» **What to work on**: In the text on innovation concepts below, reproduce word for word the passage starting at "A strict definition" and ending at "to existing innovations.".

Key Innovation concepts & definitions

A number of concepts are used to describe patterns of innovation. Some of these are summarised below.

Innovation Definition

Innovation can be defined as "The successful exploitation of new ideas". Breaking this down a bit further:

  • New ideas - these might be for a new (or improved) product, process or service, or even a whole new business or business model.
  • Exploitation - this indicates that the idea must be implementable and potentially value generating (i.e. innovation = invention + exploitation).
  • Successful - finally, this implies that the innovation is actually adopted by the target audience (or indeed anyone else)

A strict definition of innovation might restrict it's use to first-of-a-kind breakthroughs, like the jet engine, or the internet, but the term is also commonly used in connection with more modest incremental improvements to existing innovations.

» **Available data**:
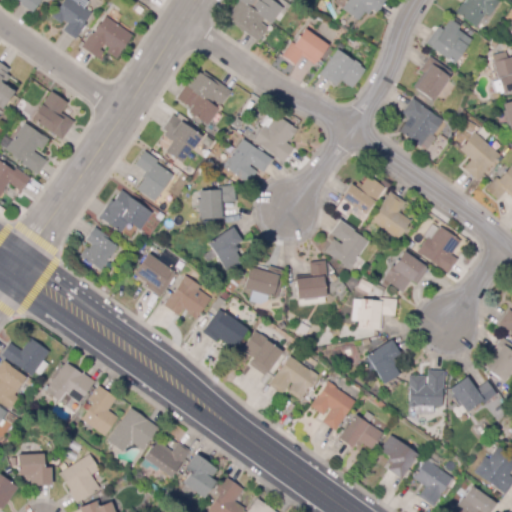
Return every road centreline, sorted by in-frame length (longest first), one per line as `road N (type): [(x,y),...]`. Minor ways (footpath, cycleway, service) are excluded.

» **Correct response**:
A strict definition of innovation might restrict it's use to first-of-a-kind breakthroughs, like the jet engine, or the internet, but the term is also commonly used in connection with more modest incremental improvements to existing innovations.